Assignment
Across the whole listing, state how many lines include "Turnpike". Add nothing to that number.

Data for review
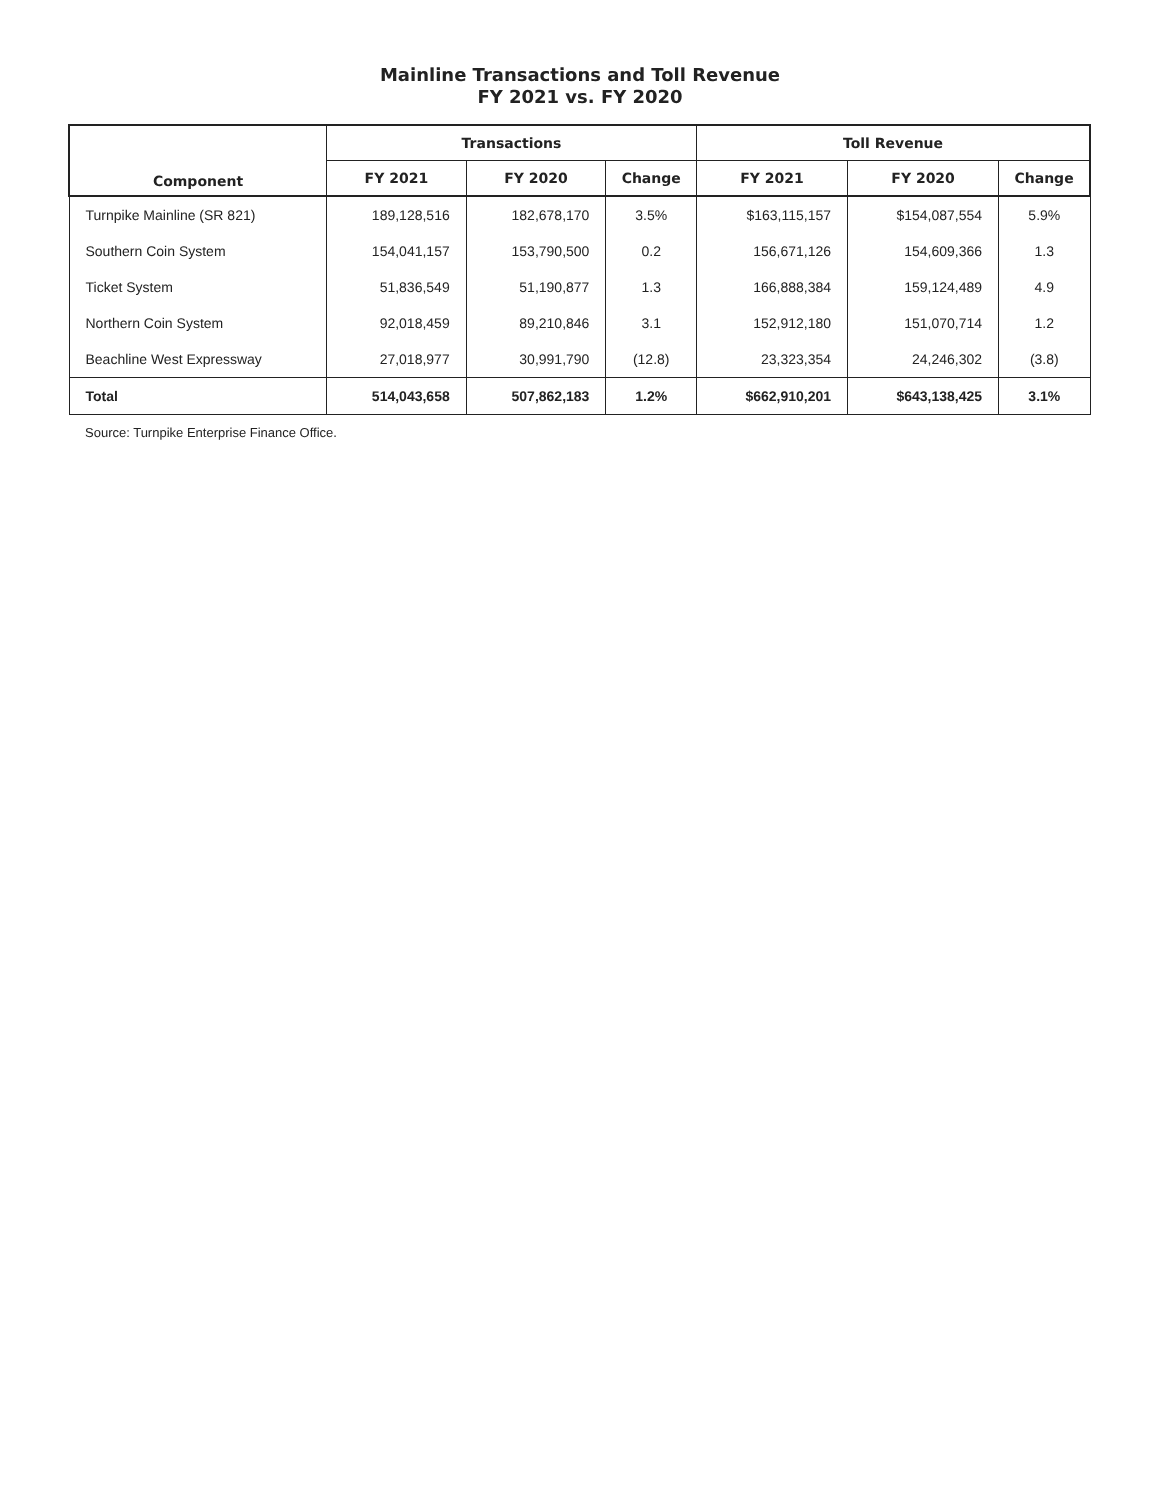Mainline Transactions and Toll Revenue
FY 2021 vs. FY 2020
| Component | Transactions | | | Toll Revenue | | |
| --- | --- | --- | --- | --- | --- | --- |
| | FY 2021 | FY 2020 | Change | FY 2021 | FY 2020 | Change |
| Turnpike Mainline (SR 821) | 189,128,516 | 182,678,170 | 3.5% | $163,115,157 | $154,087,554 | 5.9% |
| Southern Coin System | 154,041,157 | 153,790,500 | 0.2 | 156,671,126 | 154,609,366 | 1.3 |
| Ticket System | 51,836,549 | 51,190,877 | 1.3 | 166,888,384 | 159,124,489 | 4.9 |
| Northern Coin System | 92,018,459 | 89,210,846 | 3.1 | 152,912,180 | 151,070,714 | 1.2 |
| Beachline West Expressway | 27,018,977 | 30,991,790 | (12.8) | 23,323,354 | 24,246,302 | (3.8) |
| Total | 514,043,658 | 507,862,183 | 1.2% | $662,910,201 | $643,138,425 | 3.1% |
Source: Turnpike Enterprise Finance Office.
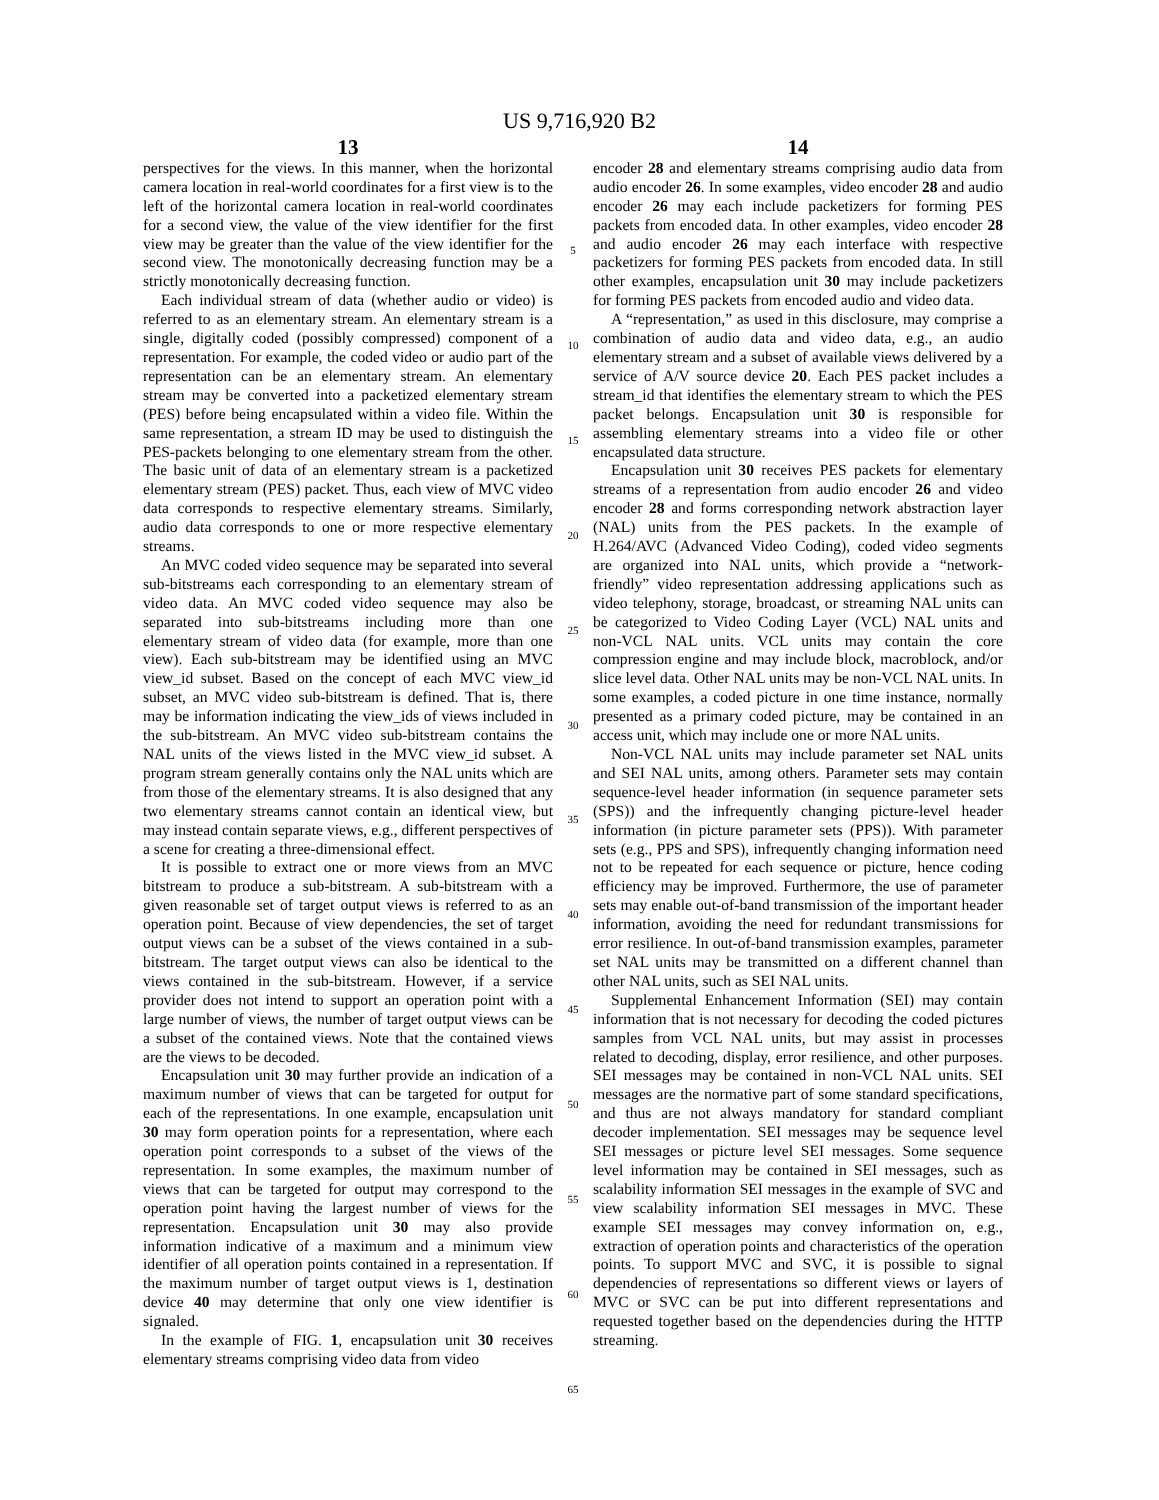US 9,716,920 B2
13
perspectives for the views. In this manner, when the horizontal camera location in real-world coordinates for a first view is to the left of the horizontal camera location in real-world coordinates for a second view, the value of the view identifier for the first view may be greater than the value of the view identifier for the second view. The monotonically decreasing function may be a strictly monotonically decreasing function.
Each individual stream of data (whether audio or video) is referred to as an elementary stream. An elementary stream is a single, digitally coded (possibly compressed) component of a representation. For example, the coded video or audio part of the representation can be an elementary stream. An elementary stream may be converted into a packetized elementary stream (PES) before being encapsulated within a video file. Within the same representation, a stream ID may be used to distinguish the PES-packets belonging to one elementary stream from the other. The basic unit of data of an elementary stream is a packetized elementary stream (PES) packet. Thus, each view of MVC video data corresponds to respective elementary streams. Similarly, audio data corresponds to one or more respective elementary streams.
An MVC coded video sequence may be separated into several sub-bitstreams each corresponding to an elementary stream of video data. An MVC coded video sequence may also be separated into sub-bitstreams including more than one elementary stream of video data (for example, more than one view). Each sub-bitstream may be identified using an MVC view_id subset. Based on the concept of each MVC view_id subset, an MVC video sub-bitstream is defined. That is, there may be information indicating the view_ids of views included in the sub-bitstream. An MVC video sub-bitstream contains the NAL units of the views listed in the MVC view_id subset. A program stream generally contains only the NAL units which are from those of the elementary streams. It is also designed that any two elementary streams cannot contain an identical view, but may instead contain separate views, e.g., different perspectives of a scene for creating a three-dimensional effect.
It is possible to extract one or more views from an MVC bitstream to produce a sub-bitstream. A sub-bitstream with a given reasonable set of target output views is referred to as an operation point. Because of view dependencies, the set of target output views can be a subset of the views contained in a sub-bitstream. The target output views can also be identical to the views contained in the sub-bitstream. However, if a service provider does not intend to support an operation point with a large number of views, the number of target output views can be a subset of the contained views. Note that the contained views are the views to be decoded.
Encapsulation unit 30 may further provide an indication of a maximum number of views that can be targeted for output for each of the representations. In one example, encapsulation unit 30 may form operation points for a representation, where each operation point corresponds to a subset of the views of the representation. In some examples, the maximum number of views that can be targeted for output may correspond to the operation point having the largest number of views for the representation. Encapsulation unit 30 may also provide information indicative of a maximum and a minimum view identifier of all operation points contained in a representation. If the maximum number of target output views is 1, destination device 40 may determine that only one view identifier is signaled.
In the example of FIG. 1, encapsulation unit 30 receives elementary streams comprising video data from video
5
10
15
20
25
30
35
40
45
50
55
60
65
14
encoder 28 and elementary streams comprising audio data from audio encoder 26. In some examples, video encoder 28 and audio encoder 26 may each include packetizers for forming PES packets from encoded data. In other examples, video encoder 28 and audio encoder 26 may each interface with respective packetizers for forming PES packets from encoded data. In still other examples, encapsulation unit 30 may include packetizers for forming PES packets from encoded audio and video data.
A “representation,” as used in this disclosure, may comprise a combination of audio data and video data, e.g., an audio elementary stream and a subset of available views delivered by a service of A/V source device 20. Each PES packet includes a stream_id that identifies the elementary stream to which the PES packet belongs. Encapsulation unit 30 is responsible for assembling elementary streams into a video file or other encapsulated data structure.
Encapsulation unit 30 receives PES packets for elementary streams of a representation from audio encoder 26 and video encoder 28 and forms corresponding network abstraction layer (NAL) units from the PES packets. In the example of H.264/AVC (Advanced Video Coding), coded video segments are organized into NAL units, which provide a “network-friendly” video representation addressing applications such as video telephony, storage, broadcast, or streaming NAL units can be categorized to Video Coding Layer (VCL) NAL units and non-VCL NAL units. VCL units may contain the core compression engine and may include block, macroblock, and/or slice level data. Other NAL units may be non-VCL NAL units. In some examples, a coded picture in one time instance, normally presented as a primary coded picture, may be contained in an access unit, which may include one or more NAL units.
Non-VCL NAL units may include parameter set NAL units and SEI NAL units, among others. Parameter sets may contain sequence-level header information (in sequence parameter sets (SPS)) and the infrequently changing picture-level header information (in picture parameter sets (PPS)). With parameter sets (e.g., PPS and SPS), infrequently changing information need not to be repeated for each sequence or picture, hence coding efficiency may be improved. Furthermore, the use of parameter sets may enable out-of-band transmission of the important header information, avoiding the need for redundant transmissions for error resilience. In out-of-band transmission examples, parameter set NAL units may be transmitted on a different channel than other NAL units, such as SEI NAL units.
Supplemental Enhancement Information (SEI) may contain information that is not necessary for decoding the coded pictures samples from VCL NAL units, but may assist in processes related to decoding, display, error resilience, and other purposes. SEI messages may be contained in non-VCL NAL units. SEI messages are the normative part of some standard specifications, and thus are not always mandatory for standard compliant decoder implementation. SEI messages may be sequence level SEI messages or picture level SEI messages. Some sequence level information may be contained in SEI messages, such as scalability information SEI messages in the example of SVC and view scalability information SEI messages in MVC. These example SEI messages may convey information on, e.g., extraction of operation points and characteristics of the operation points. To support MVC and SVC, it is possible to signal dependencies of representations so different views or layers of MVC or SVC can be put into different representations and requested together based on the dependencies during the HTTP streaming.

Output of the task
2